(Web document revisions)
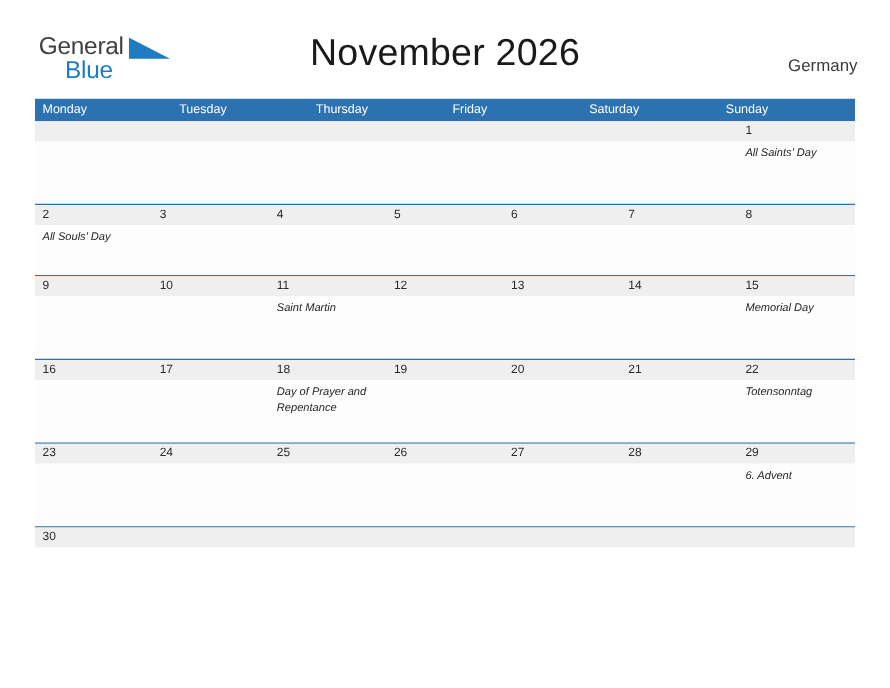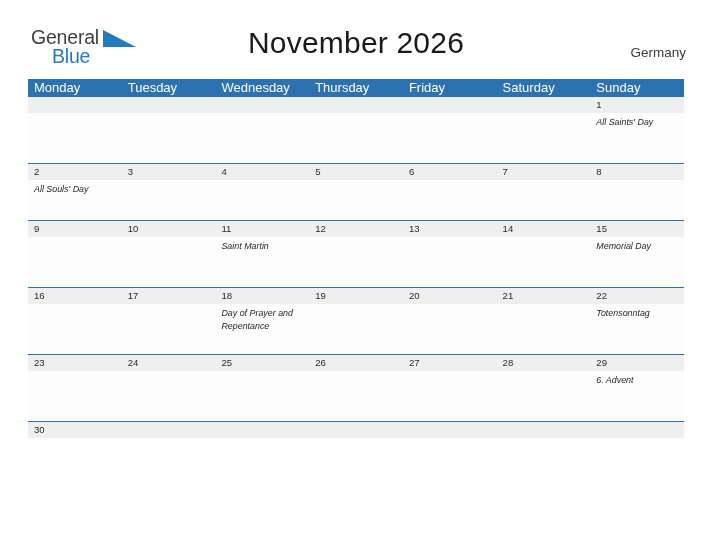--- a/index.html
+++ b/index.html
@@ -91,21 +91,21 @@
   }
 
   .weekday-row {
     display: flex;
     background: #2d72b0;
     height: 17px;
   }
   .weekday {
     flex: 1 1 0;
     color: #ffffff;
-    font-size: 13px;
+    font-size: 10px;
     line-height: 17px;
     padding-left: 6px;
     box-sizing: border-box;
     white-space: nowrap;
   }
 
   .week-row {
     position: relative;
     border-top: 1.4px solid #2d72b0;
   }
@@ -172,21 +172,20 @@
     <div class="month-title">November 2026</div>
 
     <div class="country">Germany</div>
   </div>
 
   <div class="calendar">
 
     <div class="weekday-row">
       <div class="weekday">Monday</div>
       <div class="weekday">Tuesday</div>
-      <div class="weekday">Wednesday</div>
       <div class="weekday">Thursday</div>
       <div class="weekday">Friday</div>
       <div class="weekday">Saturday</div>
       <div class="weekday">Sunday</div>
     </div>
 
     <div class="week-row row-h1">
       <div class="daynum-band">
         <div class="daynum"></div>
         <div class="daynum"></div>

---

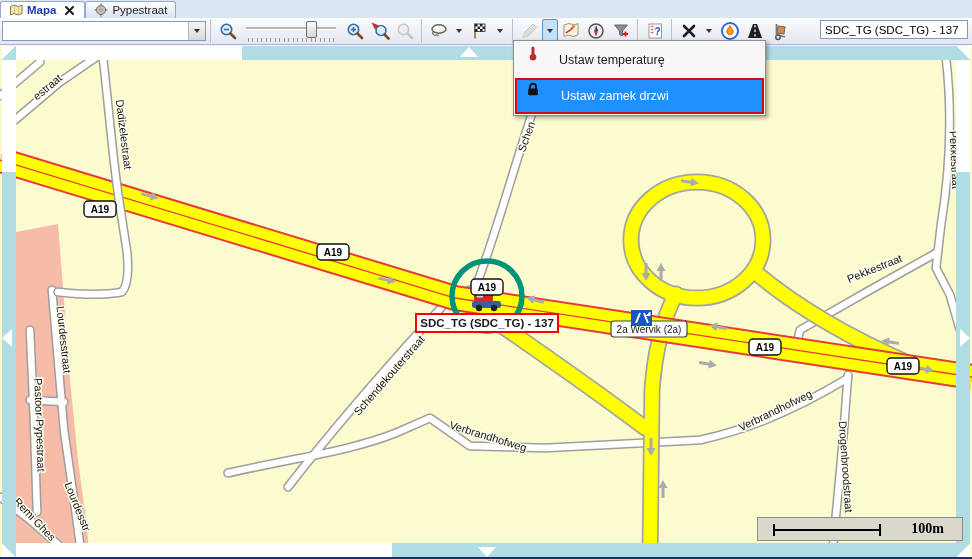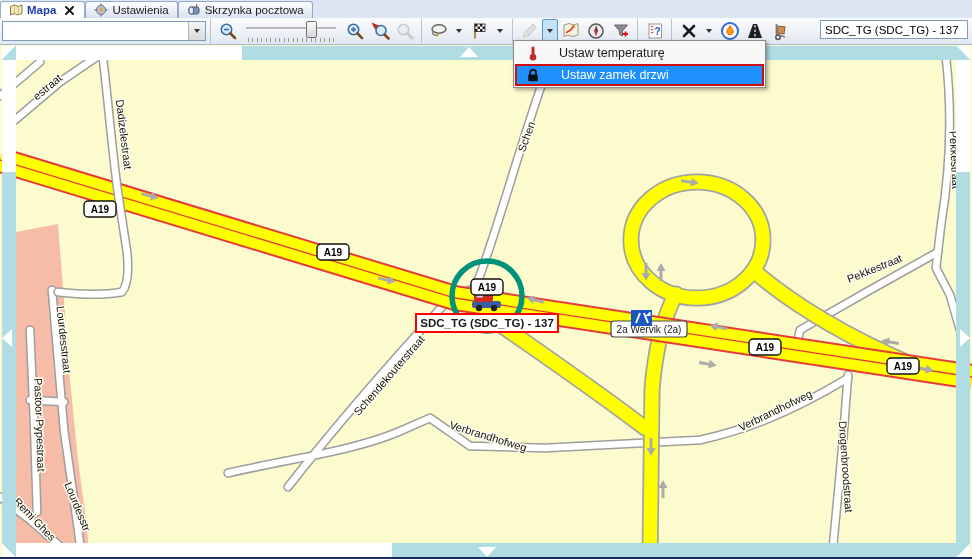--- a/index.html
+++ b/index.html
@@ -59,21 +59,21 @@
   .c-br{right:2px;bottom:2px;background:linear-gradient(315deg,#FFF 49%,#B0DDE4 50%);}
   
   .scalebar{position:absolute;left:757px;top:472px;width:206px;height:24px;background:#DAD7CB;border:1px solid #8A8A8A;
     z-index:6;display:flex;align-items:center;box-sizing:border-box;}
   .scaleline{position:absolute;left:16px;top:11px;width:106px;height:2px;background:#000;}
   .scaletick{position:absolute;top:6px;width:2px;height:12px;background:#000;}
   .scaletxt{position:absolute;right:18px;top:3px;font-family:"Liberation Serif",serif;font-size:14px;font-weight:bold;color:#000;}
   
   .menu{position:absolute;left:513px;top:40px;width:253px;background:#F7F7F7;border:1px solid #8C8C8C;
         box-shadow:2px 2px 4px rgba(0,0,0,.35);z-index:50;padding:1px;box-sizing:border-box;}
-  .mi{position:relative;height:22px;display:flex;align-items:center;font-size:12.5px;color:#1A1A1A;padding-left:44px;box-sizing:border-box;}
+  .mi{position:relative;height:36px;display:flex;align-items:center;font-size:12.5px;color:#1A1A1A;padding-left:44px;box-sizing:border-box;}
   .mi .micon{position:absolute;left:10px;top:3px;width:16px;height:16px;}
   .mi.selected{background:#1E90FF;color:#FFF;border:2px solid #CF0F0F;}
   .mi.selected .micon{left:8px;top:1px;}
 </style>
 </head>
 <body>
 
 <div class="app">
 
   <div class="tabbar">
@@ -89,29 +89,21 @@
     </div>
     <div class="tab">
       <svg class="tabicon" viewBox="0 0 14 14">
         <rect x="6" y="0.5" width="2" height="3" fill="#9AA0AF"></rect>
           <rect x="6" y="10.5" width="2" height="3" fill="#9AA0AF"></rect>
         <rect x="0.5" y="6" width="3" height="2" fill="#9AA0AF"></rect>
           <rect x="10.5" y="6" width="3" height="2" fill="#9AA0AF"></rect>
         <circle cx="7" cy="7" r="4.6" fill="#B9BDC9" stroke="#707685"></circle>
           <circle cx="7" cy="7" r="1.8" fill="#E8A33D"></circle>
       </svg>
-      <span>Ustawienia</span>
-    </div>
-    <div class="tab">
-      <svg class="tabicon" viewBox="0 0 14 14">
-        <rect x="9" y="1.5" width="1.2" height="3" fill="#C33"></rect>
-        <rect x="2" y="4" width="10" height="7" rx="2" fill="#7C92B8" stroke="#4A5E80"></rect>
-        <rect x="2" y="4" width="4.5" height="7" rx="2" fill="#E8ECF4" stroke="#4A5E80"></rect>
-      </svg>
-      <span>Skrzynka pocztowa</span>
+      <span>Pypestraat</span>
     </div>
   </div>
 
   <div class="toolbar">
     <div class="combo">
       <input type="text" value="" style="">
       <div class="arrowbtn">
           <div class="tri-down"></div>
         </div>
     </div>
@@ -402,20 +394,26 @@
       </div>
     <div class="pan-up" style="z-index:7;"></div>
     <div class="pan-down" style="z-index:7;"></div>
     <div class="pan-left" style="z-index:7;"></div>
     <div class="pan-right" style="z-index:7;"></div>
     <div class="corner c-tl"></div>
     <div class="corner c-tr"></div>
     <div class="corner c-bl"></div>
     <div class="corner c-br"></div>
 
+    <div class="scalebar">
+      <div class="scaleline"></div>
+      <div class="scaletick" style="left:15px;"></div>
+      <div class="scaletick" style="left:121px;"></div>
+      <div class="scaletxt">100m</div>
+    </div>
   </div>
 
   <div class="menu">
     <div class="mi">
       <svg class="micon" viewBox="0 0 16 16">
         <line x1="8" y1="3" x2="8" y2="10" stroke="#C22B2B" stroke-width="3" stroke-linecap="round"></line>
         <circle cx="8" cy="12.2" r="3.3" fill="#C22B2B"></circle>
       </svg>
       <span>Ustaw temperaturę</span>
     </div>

...

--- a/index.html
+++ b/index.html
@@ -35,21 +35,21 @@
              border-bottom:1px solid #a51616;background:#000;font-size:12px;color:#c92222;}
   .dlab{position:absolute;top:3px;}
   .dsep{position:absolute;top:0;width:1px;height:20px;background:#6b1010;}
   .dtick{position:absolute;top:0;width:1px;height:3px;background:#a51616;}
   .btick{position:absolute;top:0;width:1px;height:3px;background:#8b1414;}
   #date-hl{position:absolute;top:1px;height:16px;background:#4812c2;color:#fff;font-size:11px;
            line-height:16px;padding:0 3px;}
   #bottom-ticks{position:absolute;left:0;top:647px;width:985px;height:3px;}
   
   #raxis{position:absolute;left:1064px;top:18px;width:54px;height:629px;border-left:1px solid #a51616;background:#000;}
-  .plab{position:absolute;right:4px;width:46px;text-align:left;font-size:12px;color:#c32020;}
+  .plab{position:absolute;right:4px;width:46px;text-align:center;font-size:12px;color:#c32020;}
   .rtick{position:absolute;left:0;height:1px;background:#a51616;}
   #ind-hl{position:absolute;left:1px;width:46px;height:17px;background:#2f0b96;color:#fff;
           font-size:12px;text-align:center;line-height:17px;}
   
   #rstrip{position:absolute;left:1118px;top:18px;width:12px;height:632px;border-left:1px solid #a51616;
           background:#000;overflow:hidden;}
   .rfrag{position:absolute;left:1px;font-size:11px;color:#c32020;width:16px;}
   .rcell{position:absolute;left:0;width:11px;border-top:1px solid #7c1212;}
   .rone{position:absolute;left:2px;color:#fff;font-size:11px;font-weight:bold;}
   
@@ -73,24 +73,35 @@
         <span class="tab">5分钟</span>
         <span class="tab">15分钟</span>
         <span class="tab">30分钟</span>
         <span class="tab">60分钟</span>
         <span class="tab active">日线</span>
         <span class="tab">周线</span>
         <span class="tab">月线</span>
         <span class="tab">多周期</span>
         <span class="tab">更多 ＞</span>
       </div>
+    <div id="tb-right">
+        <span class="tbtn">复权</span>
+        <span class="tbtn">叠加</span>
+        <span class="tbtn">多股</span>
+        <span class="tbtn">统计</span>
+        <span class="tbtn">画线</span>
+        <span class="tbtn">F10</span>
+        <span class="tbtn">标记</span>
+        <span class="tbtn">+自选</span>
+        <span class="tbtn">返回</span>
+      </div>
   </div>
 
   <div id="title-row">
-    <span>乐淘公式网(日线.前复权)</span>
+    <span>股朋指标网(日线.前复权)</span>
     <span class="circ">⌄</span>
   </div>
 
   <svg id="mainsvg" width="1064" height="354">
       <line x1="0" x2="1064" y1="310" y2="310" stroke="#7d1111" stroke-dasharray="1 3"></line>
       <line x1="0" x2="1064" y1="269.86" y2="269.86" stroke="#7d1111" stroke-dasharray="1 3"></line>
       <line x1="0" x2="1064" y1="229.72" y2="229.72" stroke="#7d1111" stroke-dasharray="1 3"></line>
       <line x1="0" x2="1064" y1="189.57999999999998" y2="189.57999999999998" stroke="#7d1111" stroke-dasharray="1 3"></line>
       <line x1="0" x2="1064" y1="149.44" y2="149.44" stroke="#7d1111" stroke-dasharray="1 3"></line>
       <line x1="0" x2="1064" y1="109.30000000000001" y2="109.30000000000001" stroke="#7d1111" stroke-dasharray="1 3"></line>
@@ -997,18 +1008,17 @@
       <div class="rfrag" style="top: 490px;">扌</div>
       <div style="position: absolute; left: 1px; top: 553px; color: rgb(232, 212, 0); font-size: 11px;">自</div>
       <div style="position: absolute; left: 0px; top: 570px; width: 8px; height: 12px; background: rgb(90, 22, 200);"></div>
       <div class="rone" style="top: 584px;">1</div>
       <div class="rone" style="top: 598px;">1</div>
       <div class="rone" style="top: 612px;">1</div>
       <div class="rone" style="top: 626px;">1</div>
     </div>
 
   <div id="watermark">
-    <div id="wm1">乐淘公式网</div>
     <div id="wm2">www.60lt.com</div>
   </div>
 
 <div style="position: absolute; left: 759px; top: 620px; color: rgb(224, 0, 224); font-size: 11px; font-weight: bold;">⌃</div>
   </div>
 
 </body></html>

#### Problem
Of the lines above, copy each one that contains the word "title".

#### Answer area
     <div class="month-title">November 2026</div>
   <div id="title-row">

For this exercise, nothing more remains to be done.